Oxford Vision and Sensor Technology (OVST), based at the University of Warwick Science Park’s Venture Centre since 2017, designs and manufactures specialised 3D camera sensors for robot guidance and component inspection applications for the automotive sector.
OVST has worked with global manufacturers such as Ford, Ferrari, Jaguar Land Rover, and Honda. Millions of vehicles have been assembled using robots precisely guided by OVST vision systems.
Both OVST sensor hardware and software are designed in-house, however, the sensor was previously reliant on third-party firmware to operate. However, thanks to a grant from Coventry City Council Business Support, OVST has now been able to develop its own sensor firmware.
This means that the entire sensor IP is now wholly-owned by OVST and will allow the company to become much more competitive.

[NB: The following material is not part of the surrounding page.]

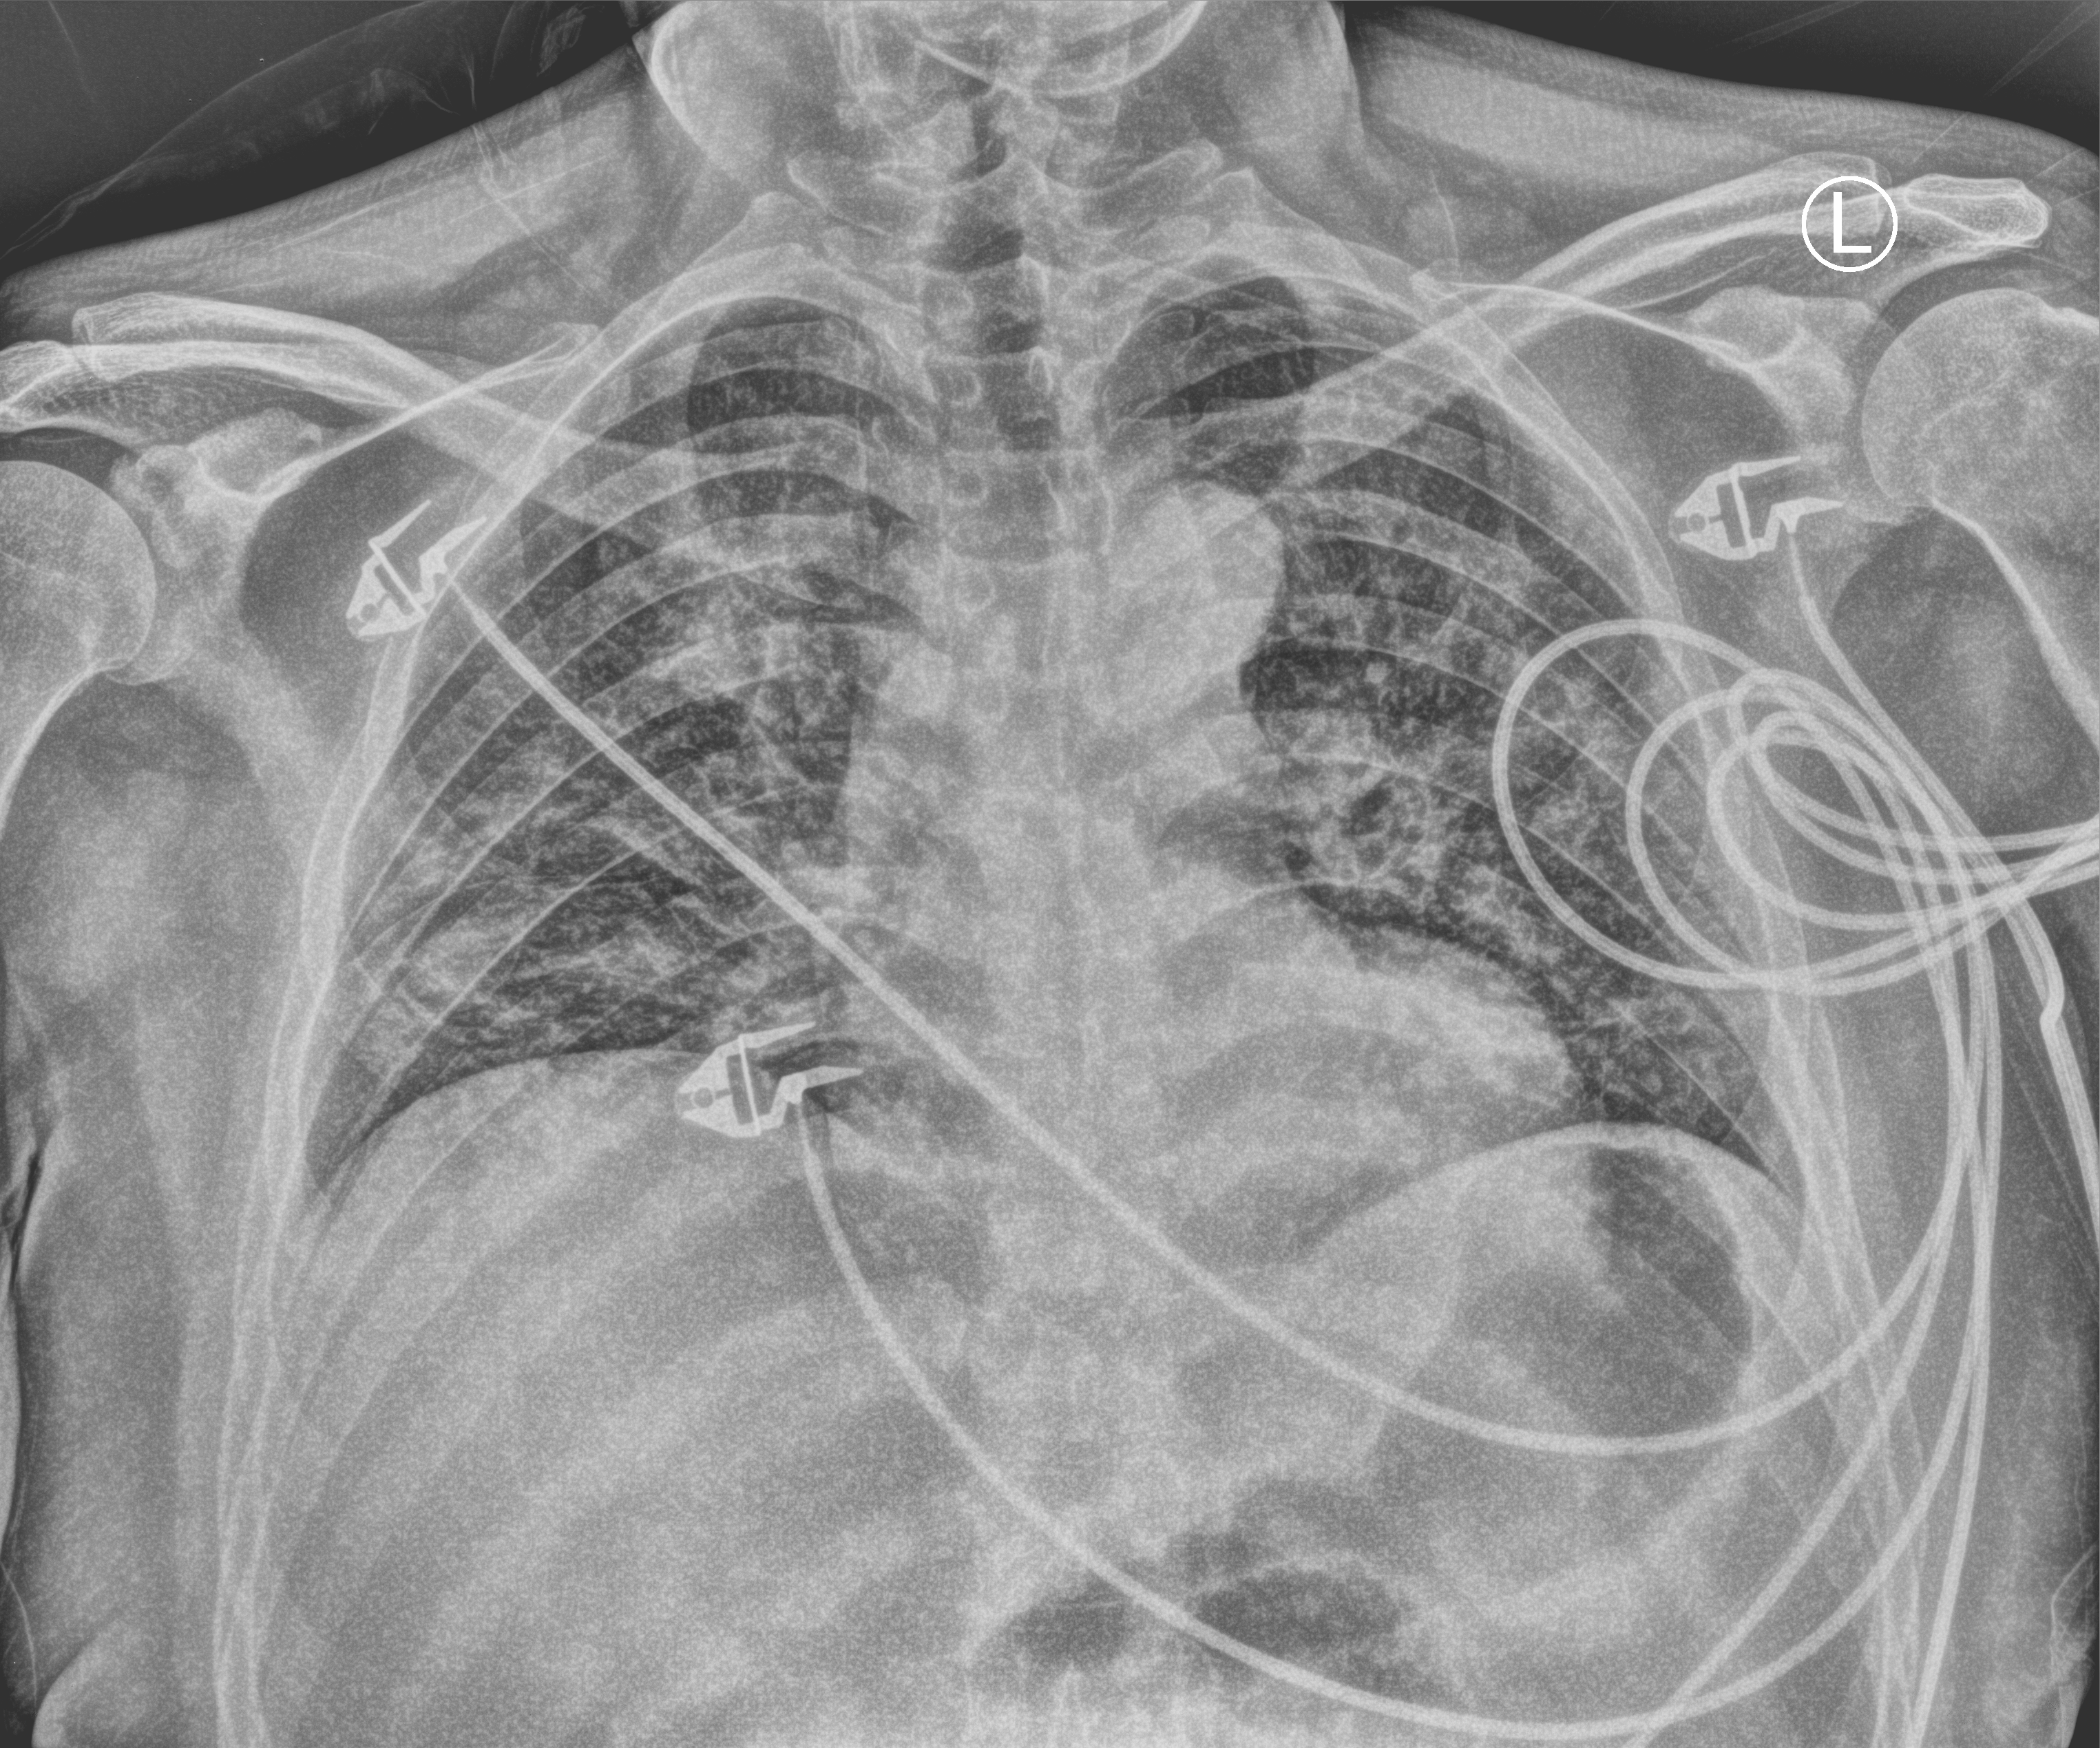
Portable chest radiograph; anteroposterior (AP) projection. Male patient hospitalised with COVID-19, age 18–59 years.
Hospital-stay facts (about this admission, not read from this image; timing relative to this image not recorded): smoking status (admission record): never; diabetes (admission record): yes; mechanically ventilated during this hospital stay: no.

Dr Fhon Supmak, CEO of Oxford Vision and Sensor Technology, said: “One of the limitations with our previous generation of 3D sensors was that we were reliant on third-party firmware to allow them to operate, which hurt our bottom line.
“But now, by using entirely our own IP in our latest 3D sensor, we have complete freedom to operate which helps to drive our costs down. This has allowed us to launch our sensors into new markets in China.”

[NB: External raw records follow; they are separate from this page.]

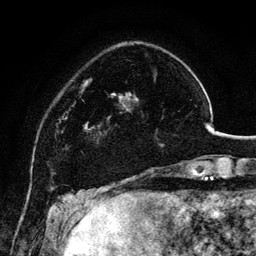
Breast MRI, one axial slice; slice 32 of 134 in the series (ordered by position); cropped to one breast; dynamic contrast-enhanced series, time point 2 of 6 at this slice position (early post-contrast); 3 T; TE 4.2 ms, TR 7.9 ms; 256 × 256 image matrix, field of view 170 × 170 mm. Female patient.
Outlined on this slice (semi-automatic segmentation, software-assisted and operator-edited):
- enhancing-tissue mask used for the functional tumour volume (all voxels passing the contrast-enhancement thresholds inside the analysis volume; usually the tumour): box from (x=98, y=92) to (x=163, y=146) px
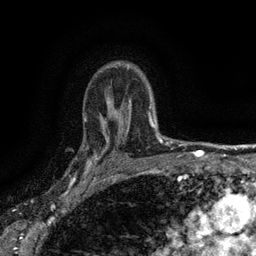
Breast MRI (dynamic contrast-enhanced), one axial slice; position 106 of 134 along the scan axis; cropped to one breast; dynamic contrast-enhanced series, time point 2 of 6 at this slice position (early post-contrast); 3 T; TE 2.7 ms, TR 5.5 ms; 1.2 mm slice thickness; 256 × 256 image matrix, field of view 160 × 160 mm. Female patient.
Annotated regions visible in this slice (semi-automatic segmentation, software-assisted and operator-edited):
- enhancing-tissue mask used for the functional tumour volume (all voxels passing the contrast-enhancement thresholds inside the analysis volume; usually the tumour): bounding box (x1, y1, x2, y2) in pixels: (82, 132, 116, 176)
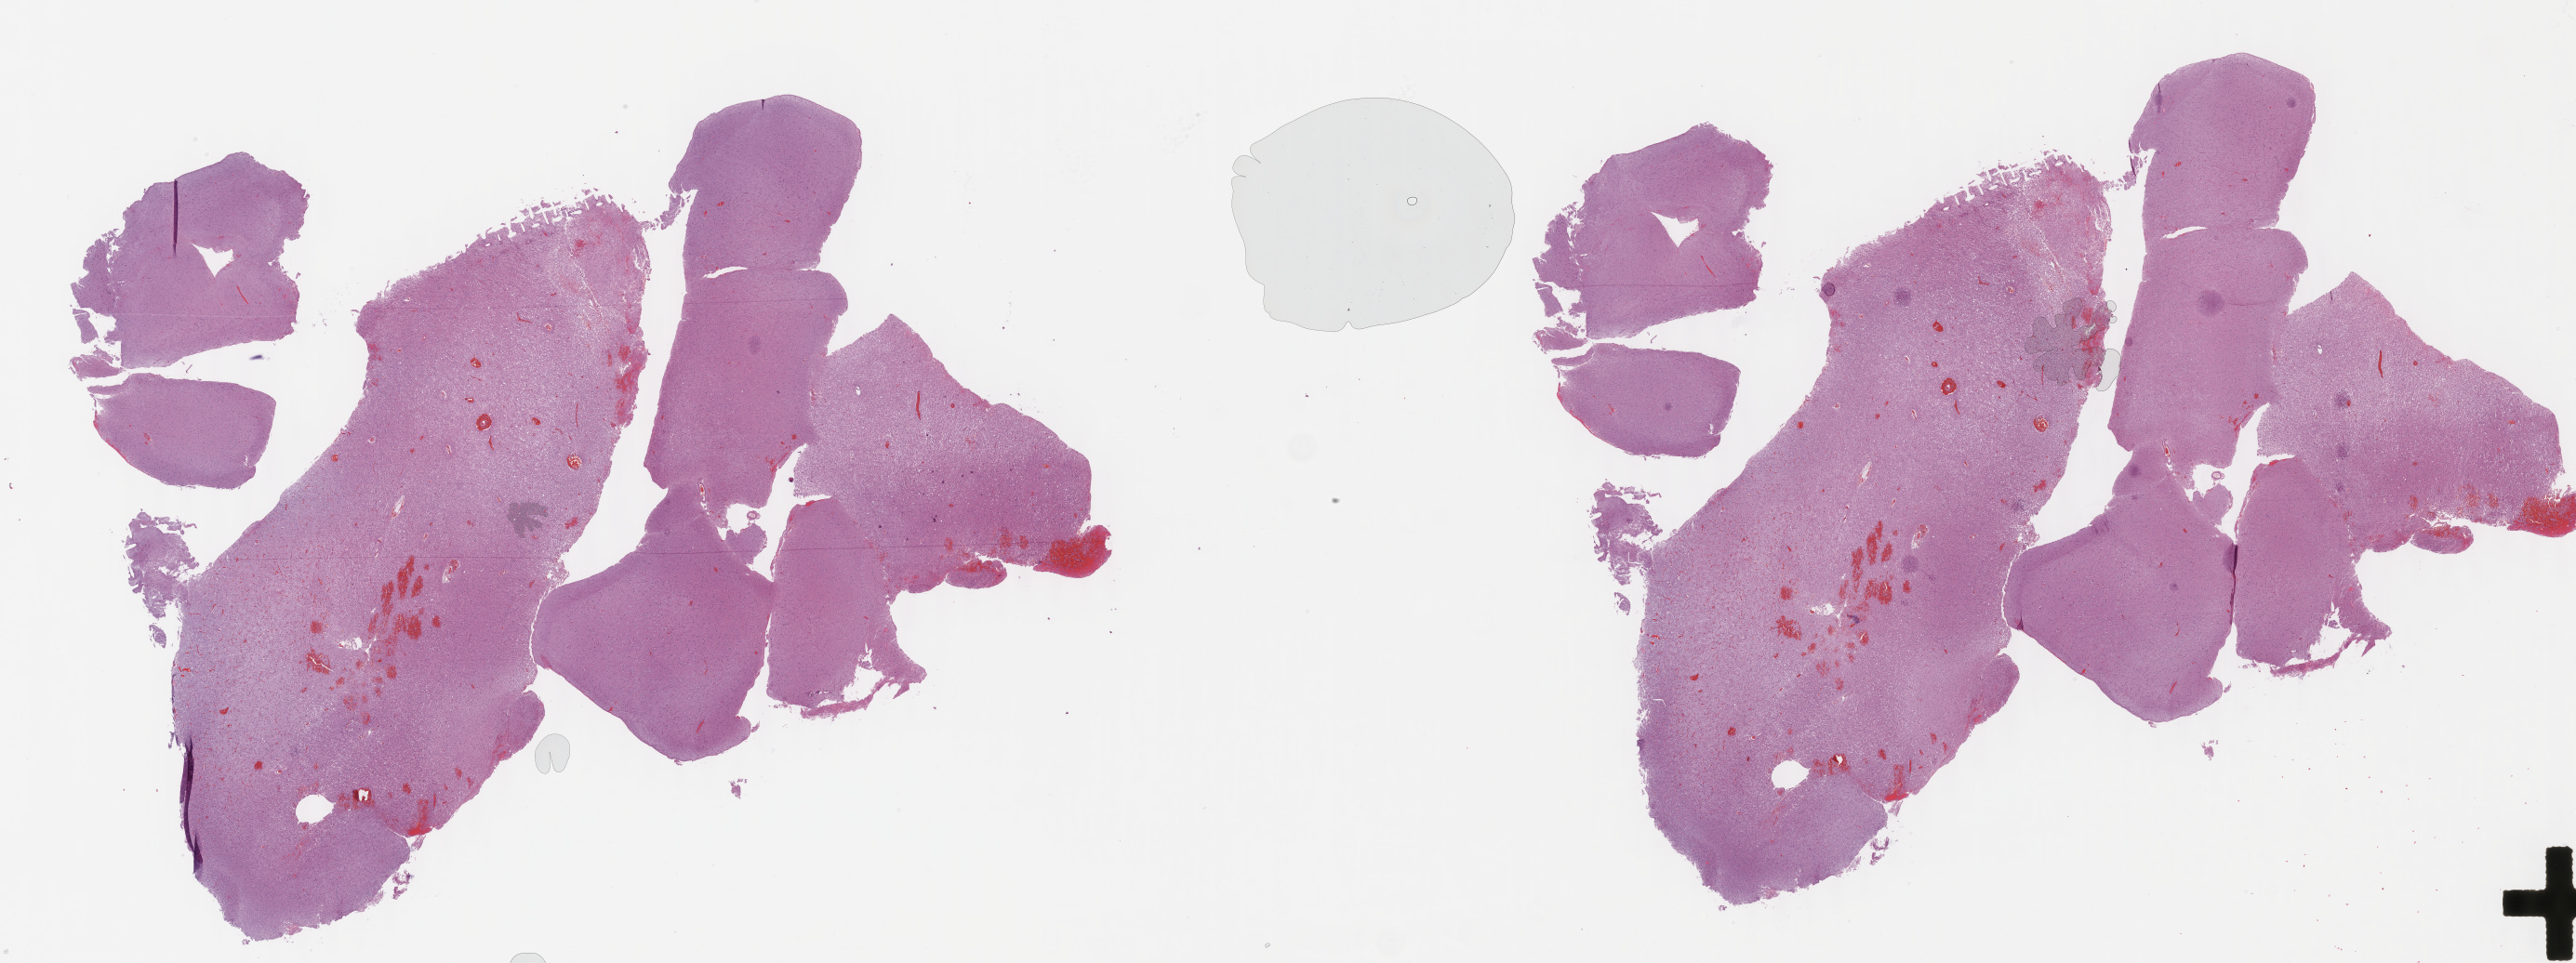
Digitized H&E tissue section (whole slide), shown as a low-resolution overview of the whole scanned area (about 44.8 x 16.7 mm, acquisition: 40x scan). Formalin-fixed paraffin-embedded (FFPE) diagnostic section. Sample: primary tumour, brain. Male patient; age at initial diagnosis 47 years. Histologic grade: G2 (moderately differentiated).
Laterality: right. Pathologic diagnosis: Oligodendroglioma, NOS (cerebrum).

A further grant has been used to develop ‘OVST EdTech’, an online industrial automation learning and simulator platform for students to learn about modern manufacturing.
The firm has collaborated with Coventry University, and some students undertaking the Master of Science degrees in control, automation and AI (CAAI) have used the OVST EdTech simulator as part of their studies, with several students going on to secure jobs in their chosen fields.
Students at Warwick University taking internships with OVST also use OVST EdTech to learn industrial automation, gaining practical experience of industrial software with the same simulator environment that is currently used by several prestige automotive manufacturers. Fhon also provides support to Warwick University for various initiatives such as the “Computing Your Career” event hosted by the Computer Science department.
Fhon added: “We developed OVST EdTech as an industrial automation online learning platform for both students and practitioners. Our simulator helps to close the skills gap between academia and industry, and shows the positive impact that having practical industrial experience can have in supporting students to reach their career aspirations.”
The roll-out of the EdTech platform to universities has been supported through an award from the Royal Academy of Engineering via the Distinguished International Associates programme.
“We greatly appreciate this funding which has helped us to bring our industrial experience and understanding of the latest manufacturing technologies into the classroom,” Fhon said.
“The University of Warwick Science Park helped point us in the right direction to access the funding needed to make this a reality – they suggested Coventry City Council Business Support and the Royal Academy of Engineering as great sources for grants.
“The team at the Venture Centre has been so helpful from day one, and we are excited to see what the future brings as we continue to develop new products.”
Jane Talbot, Centre Manager at the Venture Centre, said: “It’s fantastic to hear just how useful the grants have been for Oxford Vision and Sensor Technology.
“A big part of what we do at the Science Park is advising our tenants on reliable sources of grant funding, so I’m delighted Fhon and the team have been able to take advantage of that.
“We are really looking forward to working closely with OVST in the near future to help them grow even further.”
Councillor Jim O’Boyle, cabinet member for jobs, regeneration and climate change, said: “This is the perfect example of how grant funding, delivered and supported by the right experts, can have a real impact.
“This shift in house will ensure OVST remains competitive and I’m sure it will help to safeguard and protect jobs – which is exactly what it’s all about.”
Dr Andrew Pike, course director of the above-mentioned Coventry University MSc CAAI course, added: “Our students working on OVST projects benefit significantly from being able to access and work with the leading-edge 3D-sensor and virtual industrial automation learning software developed by the company.
"This has formed the basis of a number of successful MSc projects, with the student experience enhanced by close collaboration with OVST’s R&D experts.”